# Husqvarna 350 and 346 aftermarket cylinder kits? which one's the best?



## slipknot (Feb 7, 2012)

OK fellas, im not sure if this has been hashed out before or not...didnt see it when i searched. Im thinkin' about springing for a new cylinder kit for this old husky 350 thats been around the country a bit. Its been owned by 2 previous AS members..lol. Anyhow...i was on feebay and noticed how many different kits are available. I got a good idea which one i might go with since that "kafar" fella disapeared..he had those 346 kits that screamed i do believe. But I figured we could all share our recent experiences. I plan on grinding on whatever i get. Which one has the most performace potential?


----------



## ndlawrence (Feb 7, 2012)

Well it's kinda a crap shoot on flea bay I believe some are ok and some are awful!!! I would look at baileys and either get oem,nwp or a meteor kit if you want something that will for sure last


----------



## adam32 (Feb 7, 2012)

I just put this one on my 350...

BIG BORE HUSQVARNA 340 345 356 350 353 CYLINDER AND PISTON KIT 45MM With Gasket | eBay

It has a two-ring piston which is the first one I've seen for a 350. I had to clean up all the ports a little and put a good bevel on them. I opened the exhaust port a little and worked on the transfers a bit and this saw runs pretty darn good. I've been running the snot out of it and has been running great. No complaints considering its a $100 kit...


----------



## SawTroll (Feb 7, 2012)

adam32 said:


> I just put this one on my 350...
> 
> BIG BORE HUSQVARNA 340 345 356 350 353 CYLINDER AND PISTON KIT 45MM With Gasket | eBay
> 
> It has a two-ring piston which is the first one I've seen for a 350. I had to clean up all the ports a little and put a good bevel on them. I opened the exhaust port a little and worked on the transfers a bit and this saw runs pretty darn good. I've been running the snot out of it and has been running great. No complaints considering its a $100 kit...

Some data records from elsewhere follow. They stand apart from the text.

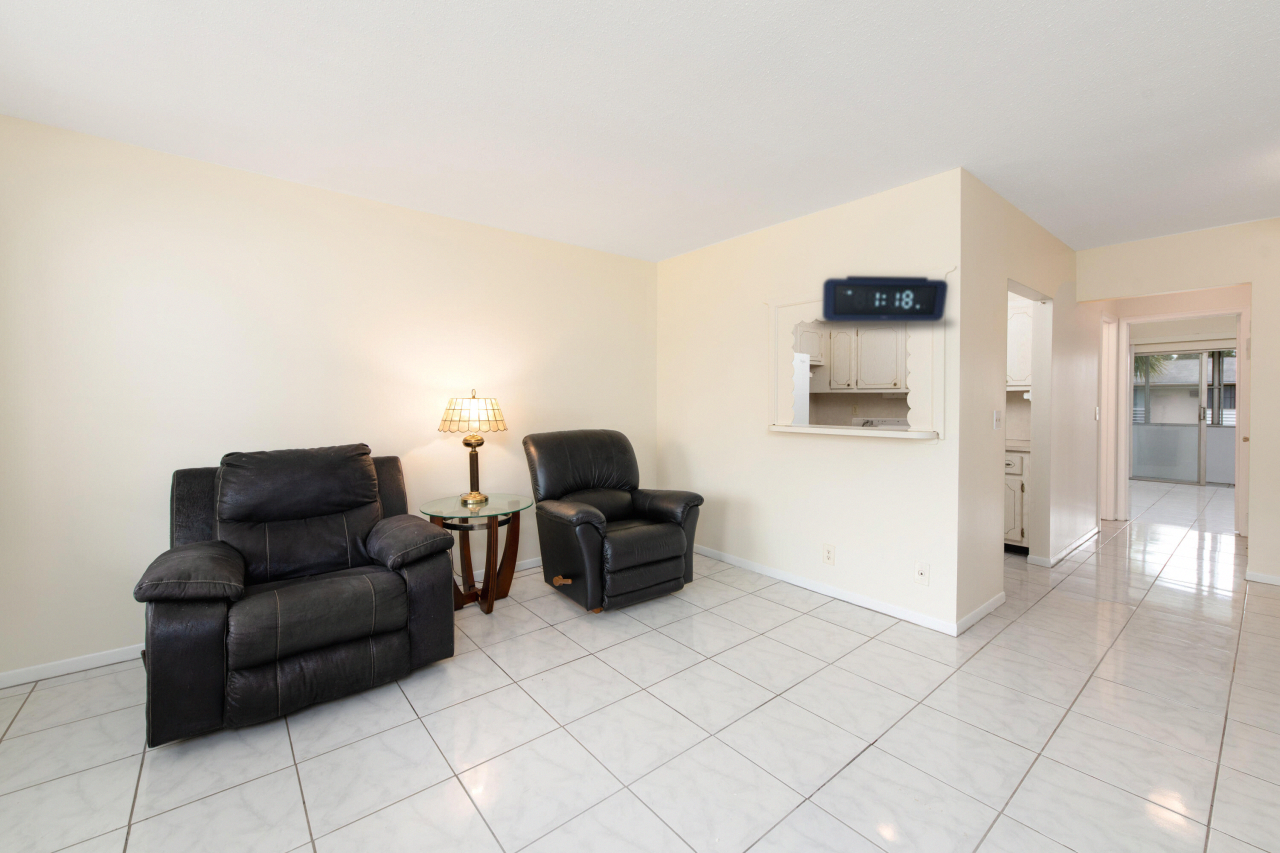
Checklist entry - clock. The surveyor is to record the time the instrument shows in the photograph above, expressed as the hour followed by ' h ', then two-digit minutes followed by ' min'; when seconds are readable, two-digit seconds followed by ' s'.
1 h 18 min
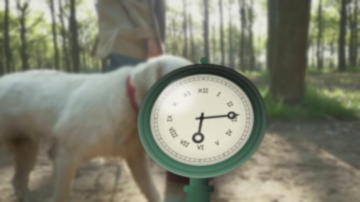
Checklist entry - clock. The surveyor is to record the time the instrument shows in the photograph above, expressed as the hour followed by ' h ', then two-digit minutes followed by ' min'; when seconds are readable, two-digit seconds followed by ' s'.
6 h 14 min
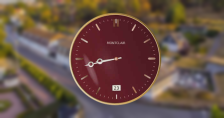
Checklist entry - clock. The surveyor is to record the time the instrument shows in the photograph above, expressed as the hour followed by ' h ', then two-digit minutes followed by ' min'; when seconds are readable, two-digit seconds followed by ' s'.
8 h 43 min
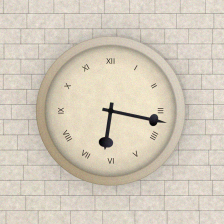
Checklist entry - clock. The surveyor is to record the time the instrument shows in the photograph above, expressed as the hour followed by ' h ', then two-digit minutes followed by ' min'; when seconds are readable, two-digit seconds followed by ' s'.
6 h 17 min
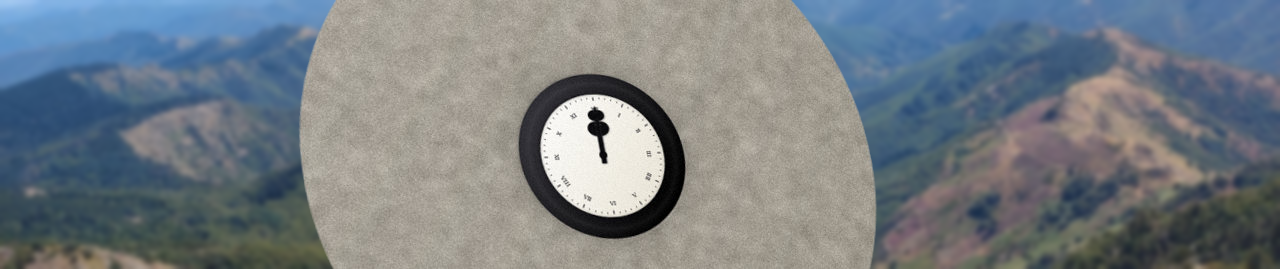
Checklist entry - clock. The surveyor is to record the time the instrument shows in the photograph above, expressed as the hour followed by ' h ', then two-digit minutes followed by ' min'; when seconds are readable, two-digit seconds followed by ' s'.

Well, that one will not provide the power that a 50cc 346xp one will - and two rings generally is a bad idea, that only adds friction without contributing to anything.

The 50cc (44.3mm) kits from Italy are the best AM ones, as I understand it. I believe those are Meteor ones, but I'm not sure.....:msp_confused:


----------



## adam32 (Feb 7, 2012)

SawTroll said:


> Well, that one will not provide the power that a 50cc 346xp one will - and two rings generally is a bad idea, that only adds friction without contributing to anything.
> 
> The 50cc (44.3mm) kits from Italy are the best AM ones, as I understand it. I believe those are Meteor ones, but I'm not sure.....:msp_confused:



I can't comment on the 346 kits since I've never ran one to compare, but I do know that this kit has more power and a lot snappier then my 2 stock 350's and even a little better then my ported one. I agree on the 2 ring piston, I just thought it was odd so would mention it.


----------



## blsnelling (Feb 7, 2012)

That is not the kit you want. You want a closed port cylinder and a single ring piston.


----------



## adam32 (Feb 7, 2012)

I'm thinking I might cut the jug, make a pop up and run one ring...that'll kick the 346 kits to the curb... :msp_biggrin:


----------



## SkippyKtm (Feb 8, 2012)

slipknot said:


> OK fellas, im not sure if this has been hashed out before or not...didnt see it when i searched. Im thinkin' about springing for a new cylinder kit for this old husky 350 thats been around the country a bit. Its been owned by 2 previous AS members..lol. Anyhow...i was on feebay and noticed how many different kits are available. I got a good idea which one i might go with since that *"kafar" fella disapeared..*he had those 346 kits that screamed i do believe. But I figured we could all share our recent experiences. I plan on grinding on whatever i get. Which one has the most performace potential?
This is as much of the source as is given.